Die Seelsorgebereiche „Neusser Süden“, die so genannten Apostelgemeinden, und „Rund um die Erftmündung“ wurden Ende 2016 zu einem Sendungsraum mit insgesamt acht Gemeinden vereinigt. An dessen Spitze steht Pastor Willi Klinkhammer mit seinem Pastoralteam. Noch. Bistumsweit werde erwartet, dass die Zahl der hauptamtlichen Seelsorger in den nächsten nicht einmal zehn Jahren noch einmal um 50 Prozent einbricht, schreibt Klinkhammer in einem Pfingstbrief an die Gemeinde, mit dem das Pastoralteam die Gemeinden zu deren Mitgestaltung einladen will.

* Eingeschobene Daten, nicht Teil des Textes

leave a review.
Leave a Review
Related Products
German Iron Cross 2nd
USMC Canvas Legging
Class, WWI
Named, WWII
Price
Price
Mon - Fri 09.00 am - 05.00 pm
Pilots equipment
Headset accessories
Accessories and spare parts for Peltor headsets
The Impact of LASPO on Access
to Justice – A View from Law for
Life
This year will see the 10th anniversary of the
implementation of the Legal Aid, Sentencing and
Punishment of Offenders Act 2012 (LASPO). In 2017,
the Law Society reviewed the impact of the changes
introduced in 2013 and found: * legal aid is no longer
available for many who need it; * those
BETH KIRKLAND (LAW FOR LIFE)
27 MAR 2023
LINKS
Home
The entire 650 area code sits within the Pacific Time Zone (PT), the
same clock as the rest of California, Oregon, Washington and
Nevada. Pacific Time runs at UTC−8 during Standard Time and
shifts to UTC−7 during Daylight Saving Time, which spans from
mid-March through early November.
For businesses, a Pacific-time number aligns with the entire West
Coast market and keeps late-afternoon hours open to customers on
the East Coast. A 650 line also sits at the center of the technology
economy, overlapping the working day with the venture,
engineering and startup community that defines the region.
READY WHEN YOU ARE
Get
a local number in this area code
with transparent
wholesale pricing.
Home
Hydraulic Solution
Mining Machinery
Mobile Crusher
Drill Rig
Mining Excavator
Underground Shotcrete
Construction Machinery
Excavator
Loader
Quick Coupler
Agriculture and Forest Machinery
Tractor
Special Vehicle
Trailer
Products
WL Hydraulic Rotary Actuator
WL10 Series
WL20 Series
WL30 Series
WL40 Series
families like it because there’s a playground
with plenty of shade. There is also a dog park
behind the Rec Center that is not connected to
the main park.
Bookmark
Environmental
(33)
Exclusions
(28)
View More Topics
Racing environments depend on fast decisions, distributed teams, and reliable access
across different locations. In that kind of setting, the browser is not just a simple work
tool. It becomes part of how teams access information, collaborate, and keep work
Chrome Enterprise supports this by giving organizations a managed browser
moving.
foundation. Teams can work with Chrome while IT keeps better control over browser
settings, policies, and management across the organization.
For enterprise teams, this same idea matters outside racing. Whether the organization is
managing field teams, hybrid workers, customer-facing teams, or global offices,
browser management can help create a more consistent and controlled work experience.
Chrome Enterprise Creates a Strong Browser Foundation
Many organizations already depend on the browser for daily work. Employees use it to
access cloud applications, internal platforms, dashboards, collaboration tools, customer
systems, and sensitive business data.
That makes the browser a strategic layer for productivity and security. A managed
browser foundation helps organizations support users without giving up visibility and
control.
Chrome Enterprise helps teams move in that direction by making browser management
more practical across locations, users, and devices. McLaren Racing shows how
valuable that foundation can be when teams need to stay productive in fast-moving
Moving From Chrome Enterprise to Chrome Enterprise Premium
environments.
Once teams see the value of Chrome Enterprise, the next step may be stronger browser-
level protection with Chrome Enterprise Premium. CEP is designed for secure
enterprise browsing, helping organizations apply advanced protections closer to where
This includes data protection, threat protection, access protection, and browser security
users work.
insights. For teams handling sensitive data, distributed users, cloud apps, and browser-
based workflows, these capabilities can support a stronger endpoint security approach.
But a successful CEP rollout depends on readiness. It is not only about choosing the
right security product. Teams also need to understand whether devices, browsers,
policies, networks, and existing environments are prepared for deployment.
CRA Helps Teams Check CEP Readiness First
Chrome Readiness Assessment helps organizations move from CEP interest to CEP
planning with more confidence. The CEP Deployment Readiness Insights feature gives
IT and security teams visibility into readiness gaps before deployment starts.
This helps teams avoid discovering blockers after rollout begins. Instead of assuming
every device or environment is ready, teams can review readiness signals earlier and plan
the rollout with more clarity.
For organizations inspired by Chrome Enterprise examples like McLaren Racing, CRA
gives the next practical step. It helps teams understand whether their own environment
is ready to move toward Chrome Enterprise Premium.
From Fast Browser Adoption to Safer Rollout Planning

Diese Zukunft heißt nämlich: Mitverantwortung. Sie heißt aber auch: Neues ausprobieren. „Wir werden traditionelle Felder abgeben, um Freiräume zu schaffen, Kirche neu zu beleben“, sagt Linden. Dazu dient das Projekt „Kirchliches Leben in Allerheiligen“ oder ein Projekt in Derikum, wo die Menschen — angesichts der dort spürbaren sozialen Probleme — Kirche eher als Unterstützer erfahren sollen. Neu ist auch ein Angebot mit dem Arbeitstitel „Mittagsgebet im Bauhaus“. Dahinter steckt die Idee, an Orten des Alltags — wie in Büros oder Supermärkten — Kirche präsent zu machen. Etwa durch Einladung zum Gebet. „Wir wollen einfach mal stören“, sagt Linden.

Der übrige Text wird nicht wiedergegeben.